* Job *
Copy all lines below that use the word "pixels".

─── Extracted material ───

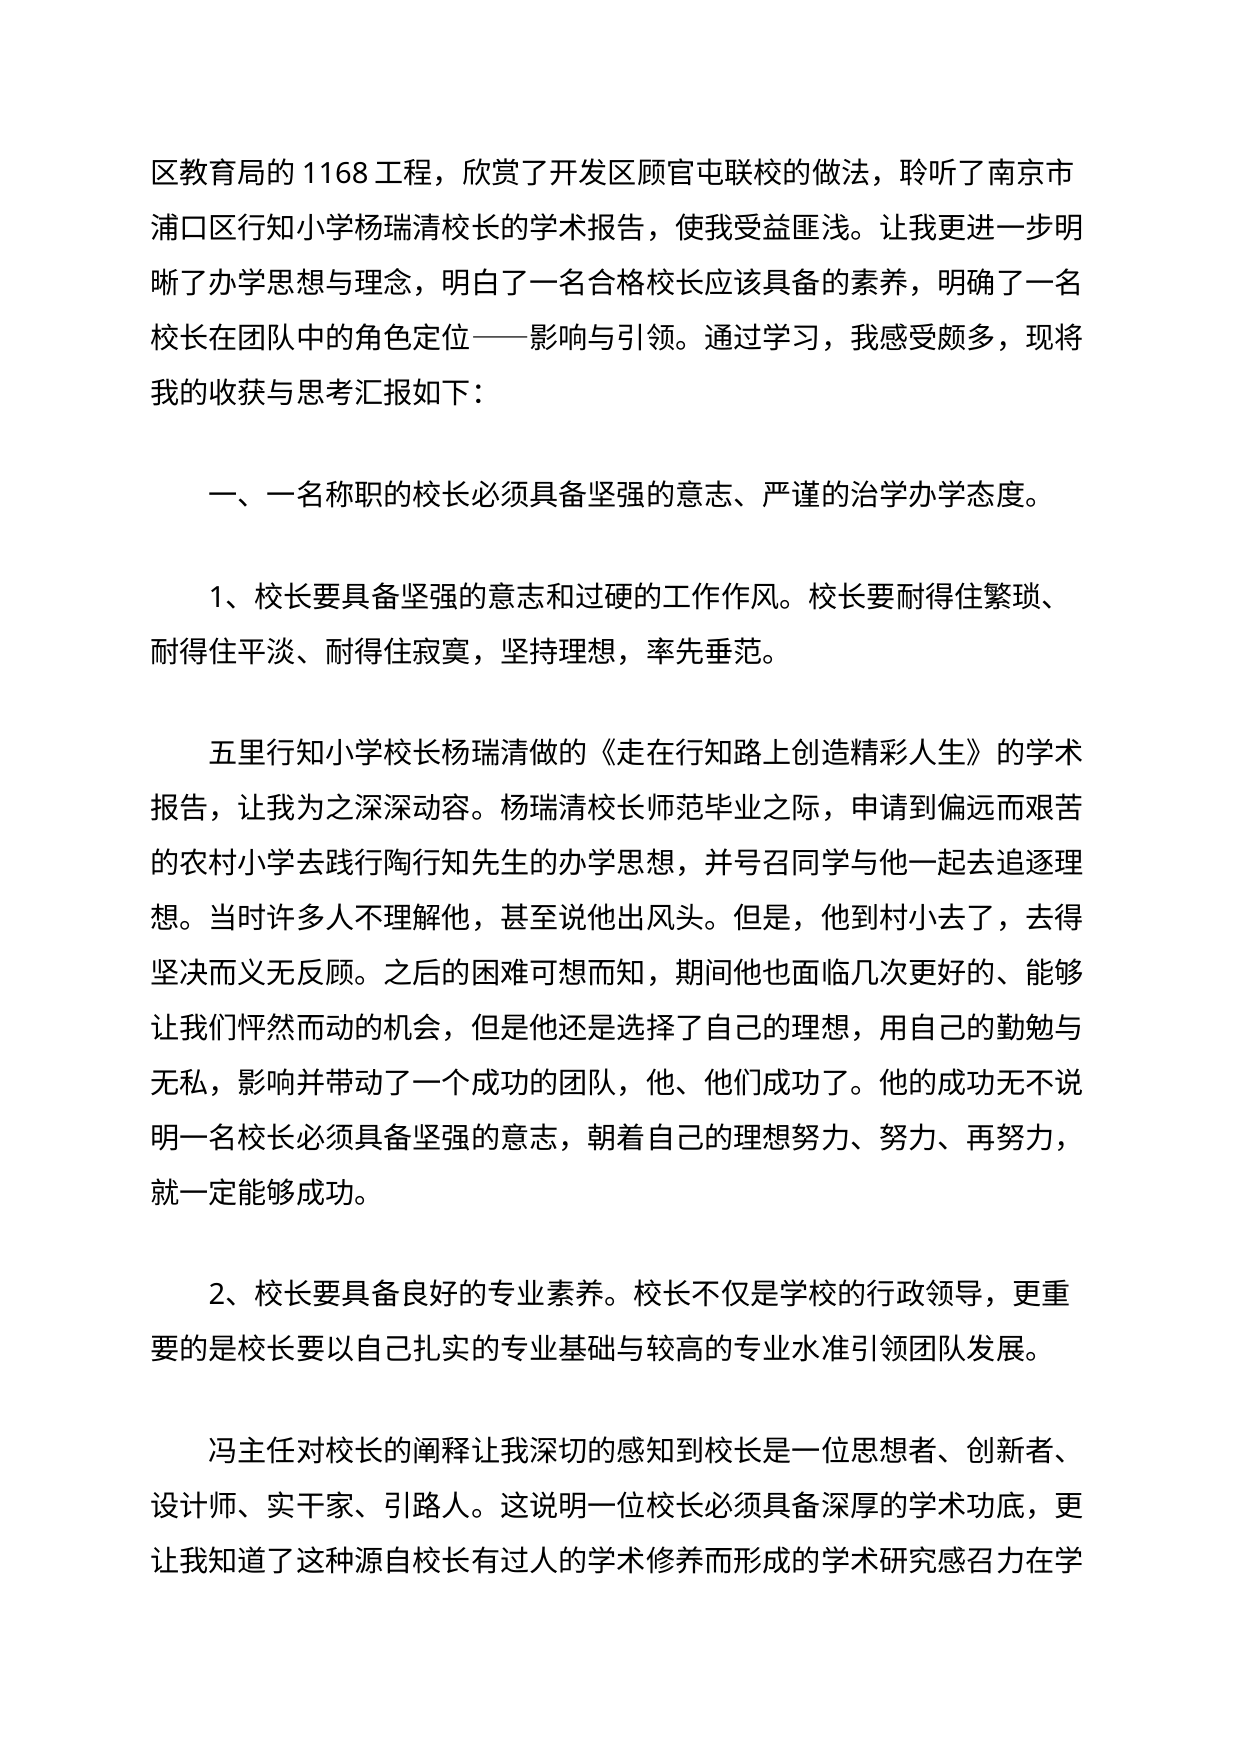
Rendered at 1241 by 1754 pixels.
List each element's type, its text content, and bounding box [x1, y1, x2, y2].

───
─── Extracted material ───

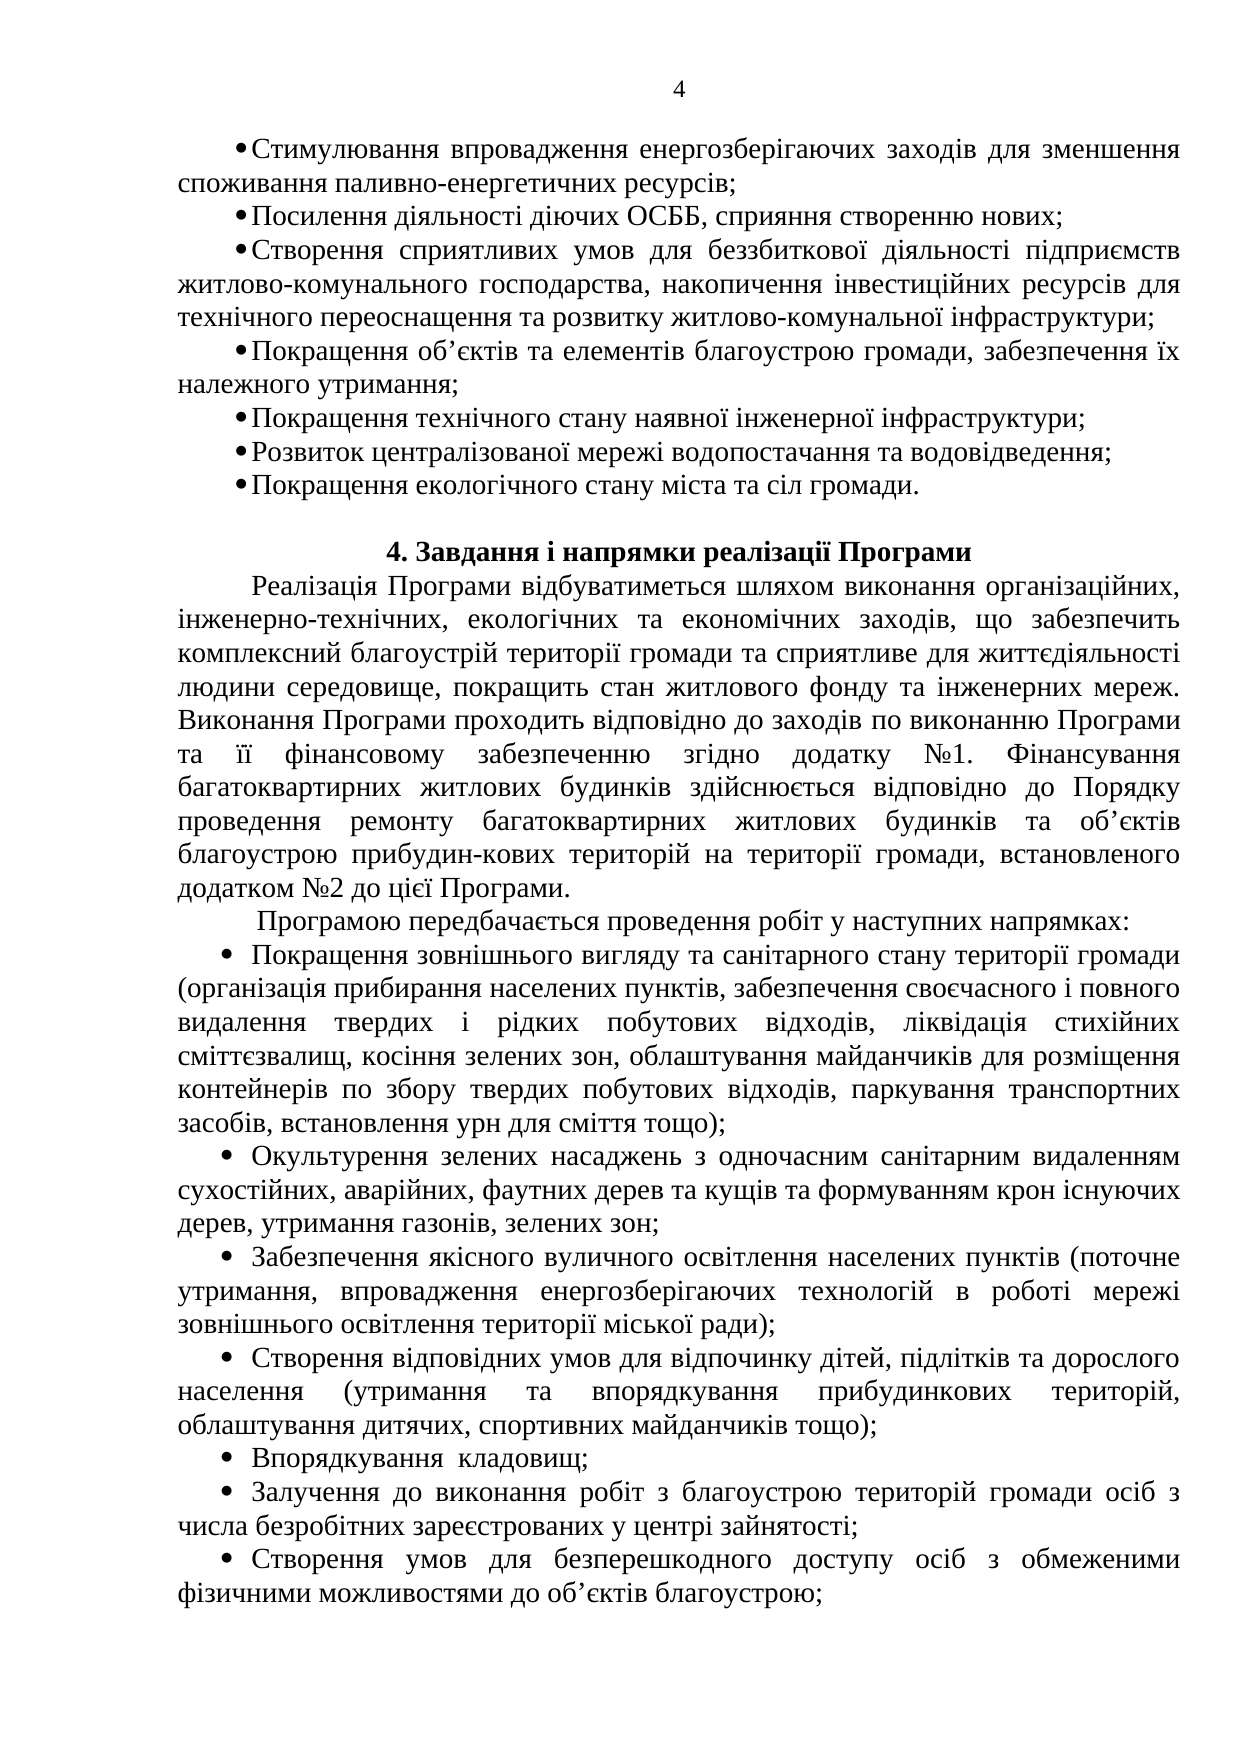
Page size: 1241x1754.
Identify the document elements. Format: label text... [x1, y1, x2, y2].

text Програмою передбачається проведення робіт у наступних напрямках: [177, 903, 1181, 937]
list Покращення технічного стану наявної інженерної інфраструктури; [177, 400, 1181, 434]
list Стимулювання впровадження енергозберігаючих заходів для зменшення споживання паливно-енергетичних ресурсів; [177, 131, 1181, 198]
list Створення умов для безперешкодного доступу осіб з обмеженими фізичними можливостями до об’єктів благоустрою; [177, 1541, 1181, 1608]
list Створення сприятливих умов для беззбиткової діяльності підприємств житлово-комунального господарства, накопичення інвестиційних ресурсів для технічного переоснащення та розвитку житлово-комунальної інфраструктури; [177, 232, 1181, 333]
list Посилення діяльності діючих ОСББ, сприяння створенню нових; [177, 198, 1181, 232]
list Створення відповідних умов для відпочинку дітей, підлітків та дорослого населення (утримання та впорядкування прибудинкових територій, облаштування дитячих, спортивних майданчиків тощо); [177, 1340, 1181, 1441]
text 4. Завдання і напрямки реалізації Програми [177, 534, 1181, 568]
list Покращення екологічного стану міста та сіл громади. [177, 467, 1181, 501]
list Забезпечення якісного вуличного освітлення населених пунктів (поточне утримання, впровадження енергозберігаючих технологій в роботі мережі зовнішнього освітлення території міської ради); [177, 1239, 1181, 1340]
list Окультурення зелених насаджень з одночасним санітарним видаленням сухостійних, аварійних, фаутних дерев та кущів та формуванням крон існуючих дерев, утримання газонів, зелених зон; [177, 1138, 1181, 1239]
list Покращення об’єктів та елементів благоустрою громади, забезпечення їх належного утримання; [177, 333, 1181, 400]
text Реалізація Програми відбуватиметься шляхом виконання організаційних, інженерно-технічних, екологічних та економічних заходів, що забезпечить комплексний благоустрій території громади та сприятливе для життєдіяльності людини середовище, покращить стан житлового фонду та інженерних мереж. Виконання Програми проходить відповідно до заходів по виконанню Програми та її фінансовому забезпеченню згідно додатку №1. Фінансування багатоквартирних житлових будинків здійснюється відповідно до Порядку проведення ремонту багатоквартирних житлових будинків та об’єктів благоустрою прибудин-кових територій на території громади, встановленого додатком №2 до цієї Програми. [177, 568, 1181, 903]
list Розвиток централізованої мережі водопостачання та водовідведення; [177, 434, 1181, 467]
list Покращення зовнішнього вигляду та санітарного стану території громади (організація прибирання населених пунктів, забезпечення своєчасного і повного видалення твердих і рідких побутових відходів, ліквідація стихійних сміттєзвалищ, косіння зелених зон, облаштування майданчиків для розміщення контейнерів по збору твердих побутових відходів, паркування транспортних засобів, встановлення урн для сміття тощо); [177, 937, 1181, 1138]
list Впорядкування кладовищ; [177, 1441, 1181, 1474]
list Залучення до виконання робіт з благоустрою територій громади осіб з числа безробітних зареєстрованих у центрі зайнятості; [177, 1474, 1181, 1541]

───
─── Extracted material ───

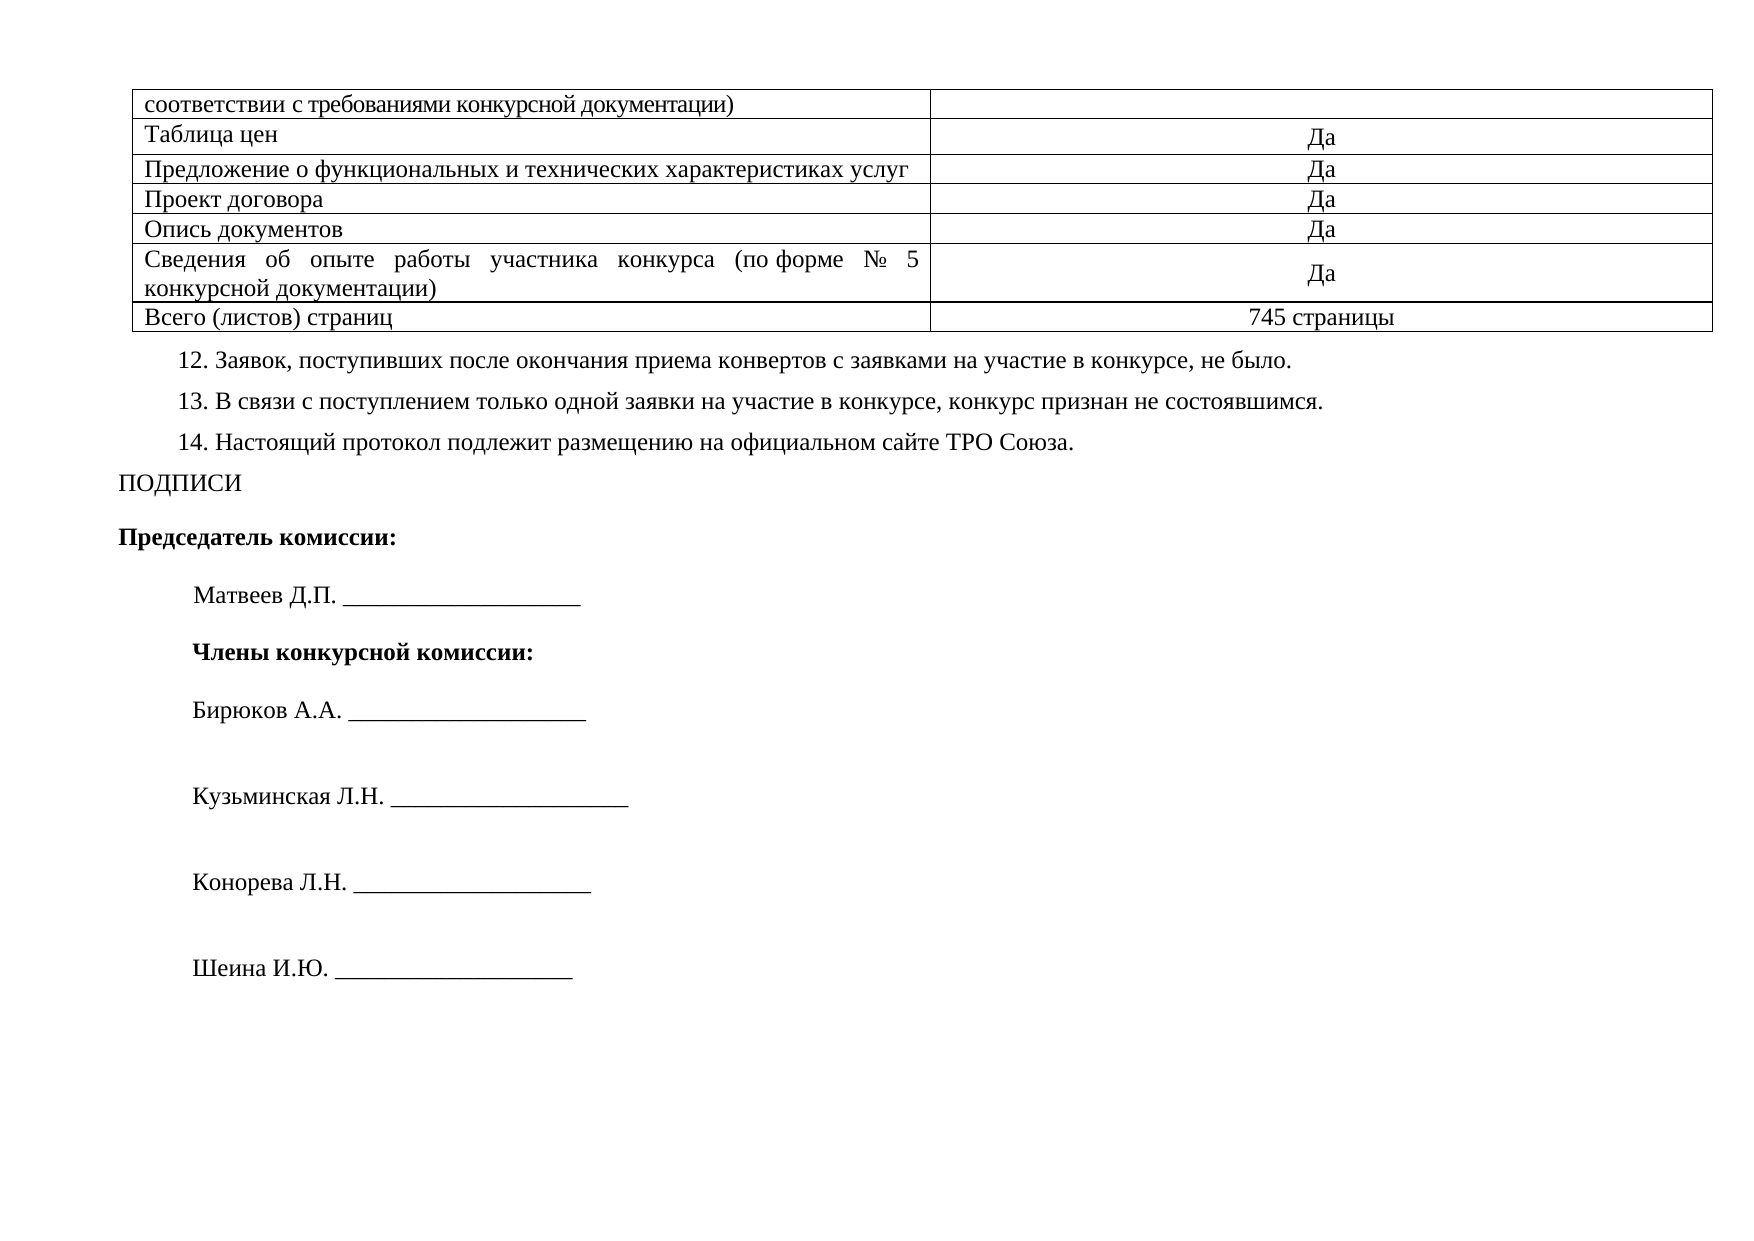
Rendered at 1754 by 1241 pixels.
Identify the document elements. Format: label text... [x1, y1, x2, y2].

───

* Answer to this task *
Rendered at 1241 by 1754 pixels.
Rendered at 1754 by 1241 pixels.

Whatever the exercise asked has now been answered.